Senior Software Engineer - HyperScale Engineering

NVIDIA•Seattle, CA

23d

About The Position

NVIDIA is looking for an experienced Senior Software Engineer to expand the US-based Networking Hyperscale Engineering Team. Are you craving an opportunity to work directly with top-tier cloud and AI customers, co-develop software that powers their AI superclusters, and influence NVIDIA’s NIC software roadmap? In this role you will do just that for NVIDIA’s high-performance networking stack spanning Linux kernel, RDMA/RoCE, DPDK, DOCA, NCCL, and NIC firmware. You will be among the first to design and optimize the NIC and communication paths for our next-generation GPU and NIC platforms and help define their role in the modern AI data center.

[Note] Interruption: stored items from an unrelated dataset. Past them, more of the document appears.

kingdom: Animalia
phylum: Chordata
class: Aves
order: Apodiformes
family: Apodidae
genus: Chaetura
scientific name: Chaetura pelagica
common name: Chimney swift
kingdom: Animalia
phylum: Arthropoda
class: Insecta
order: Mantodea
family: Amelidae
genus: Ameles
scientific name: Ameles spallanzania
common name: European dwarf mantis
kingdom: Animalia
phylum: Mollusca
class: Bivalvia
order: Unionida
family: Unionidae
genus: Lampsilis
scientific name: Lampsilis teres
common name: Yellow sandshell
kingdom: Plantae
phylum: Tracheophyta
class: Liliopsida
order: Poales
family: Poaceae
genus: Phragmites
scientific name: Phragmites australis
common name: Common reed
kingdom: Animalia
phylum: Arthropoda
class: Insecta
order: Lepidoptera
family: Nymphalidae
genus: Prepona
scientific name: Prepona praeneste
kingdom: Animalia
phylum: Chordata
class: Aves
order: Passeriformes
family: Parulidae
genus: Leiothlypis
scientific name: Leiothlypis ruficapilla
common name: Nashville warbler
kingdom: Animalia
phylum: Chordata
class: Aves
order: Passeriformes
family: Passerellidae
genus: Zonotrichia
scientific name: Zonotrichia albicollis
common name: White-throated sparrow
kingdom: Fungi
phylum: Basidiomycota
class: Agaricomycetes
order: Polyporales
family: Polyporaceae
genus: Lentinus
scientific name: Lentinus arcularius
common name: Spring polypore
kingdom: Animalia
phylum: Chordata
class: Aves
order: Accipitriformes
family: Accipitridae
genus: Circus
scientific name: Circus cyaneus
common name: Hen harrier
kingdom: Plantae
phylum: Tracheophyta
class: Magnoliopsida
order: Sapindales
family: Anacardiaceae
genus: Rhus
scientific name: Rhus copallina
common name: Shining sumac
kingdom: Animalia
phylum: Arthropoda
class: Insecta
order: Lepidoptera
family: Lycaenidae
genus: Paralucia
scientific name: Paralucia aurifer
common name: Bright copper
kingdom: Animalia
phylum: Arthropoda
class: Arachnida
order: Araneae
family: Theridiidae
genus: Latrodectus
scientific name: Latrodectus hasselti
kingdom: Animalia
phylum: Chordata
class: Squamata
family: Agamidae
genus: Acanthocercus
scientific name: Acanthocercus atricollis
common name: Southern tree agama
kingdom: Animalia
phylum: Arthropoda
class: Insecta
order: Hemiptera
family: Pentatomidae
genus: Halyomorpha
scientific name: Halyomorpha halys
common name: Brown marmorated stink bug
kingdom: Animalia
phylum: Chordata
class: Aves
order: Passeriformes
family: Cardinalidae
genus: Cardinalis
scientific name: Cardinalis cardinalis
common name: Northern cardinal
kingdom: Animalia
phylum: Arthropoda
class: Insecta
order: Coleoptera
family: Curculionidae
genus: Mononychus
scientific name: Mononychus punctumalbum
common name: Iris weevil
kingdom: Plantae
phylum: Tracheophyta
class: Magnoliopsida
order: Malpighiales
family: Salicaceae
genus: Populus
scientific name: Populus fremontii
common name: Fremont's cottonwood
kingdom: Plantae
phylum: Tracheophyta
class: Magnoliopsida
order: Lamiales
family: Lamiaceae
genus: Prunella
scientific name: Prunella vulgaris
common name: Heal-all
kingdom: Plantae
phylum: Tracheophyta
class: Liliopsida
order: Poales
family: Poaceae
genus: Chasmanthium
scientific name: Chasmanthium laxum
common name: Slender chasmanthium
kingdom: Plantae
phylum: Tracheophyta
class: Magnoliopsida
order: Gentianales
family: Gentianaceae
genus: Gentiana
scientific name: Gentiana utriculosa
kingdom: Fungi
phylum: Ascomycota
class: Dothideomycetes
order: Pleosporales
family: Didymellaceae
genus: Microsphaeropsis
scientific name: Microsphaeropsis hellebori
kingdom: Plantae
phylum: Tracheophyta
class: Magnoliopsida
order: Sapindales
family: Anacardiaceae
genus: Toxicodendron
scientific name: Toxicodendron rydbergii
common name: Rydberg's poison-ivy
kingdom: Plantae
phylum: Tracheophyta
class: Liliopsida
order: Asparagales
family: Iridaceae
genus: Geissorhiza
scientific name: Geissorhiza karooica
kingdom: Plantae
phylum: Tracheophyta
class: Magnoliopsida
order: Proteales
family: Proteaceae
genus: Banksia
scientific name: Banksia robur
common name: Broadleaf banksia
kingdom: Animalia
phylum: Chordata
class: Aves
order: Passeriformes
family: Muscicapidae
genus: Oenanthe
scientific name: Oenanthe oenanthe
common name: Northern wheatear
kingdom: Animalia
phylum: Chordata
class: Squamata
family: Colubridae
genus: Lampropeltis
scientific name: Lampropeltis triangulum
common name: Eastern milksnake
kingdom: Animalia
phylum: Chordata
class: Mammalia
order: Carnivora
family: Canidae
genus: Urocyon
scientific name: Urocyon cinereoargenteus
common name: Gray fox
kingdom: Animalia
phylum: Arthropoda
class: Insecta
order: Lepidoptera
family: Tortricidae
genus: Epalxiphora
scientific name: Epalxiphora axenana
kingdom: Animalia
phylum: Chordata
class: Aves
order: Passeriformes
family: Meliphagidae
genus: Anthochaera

You’ll work closely with some of the best SDK, driver, firmware, and GPU/NIC architects in the industry, as well as domain experts in large-scale training, collectives, and systems performance.

Requirements

12+ years overall experience in a similar or related systems / networking software role.
A Bachelor’s, Master’s or PhD in Software Engineering, Computer Science, Computer Engineering, Electrical Engineering, or a related field (or equivalent experience).
Deep C/C++ expertise, strong Linux systems knowledge, and hands-on experience with kernel networking / RDMA / NIC drivers or DPDK.
Proven experience developing and debugging network operating systems (NOS) and routing/switching protocols used in AI data centers (for example BGP, ECMP, EVPN/VXLAN).
Practical experience with DOCA, NIC firmware interfaces, or other hardware-accelerated networking stacks for large-scale systems.
Excellent communication skills and a track record of effective collaboration with developers, partners, and customers in dynamic environments.

Nice To Haves

Deep knowledge of Linux kernel / systems internals, SoC / SmartNIC / NIC embedded systems, and data center switches and NOS.
Hands-on experience with RDMA/RoCE, GPU-related networking (for example GPUDirect RDMA), and high-performance, low-latency data paths.
Background optimizing NCCL or other distributed training stacks on large GPU clusters for throughput and tail latency.
Experience working with hyperscalers or major cloud providers on strategic, performance-critical AI networking deployments.
Contributions to open-source networking, RDMA, DPDK, kernel, CUDA/NCCL, or related ecosystems.

Responsibilities

Co-developing NIC software and communication paths with strategic, top-tier customers to enable and scale large AI superclusters.
Designing and implementing high‑performance C/C++ components on Linux using DPDK, kernel-bypass techniques, and RDMA/RoCE.
Developing and integrating kernel, driver, and NIC firmware features to improve throughput, latency, and reliability for AI workloads.
Working closely with NCCL and distributed training teams to tune end-to-end collectives performance over NVIDIA networking at scale.
Owning complex performance and functionality debug with customers and representing the team in cross-org architecture discussions.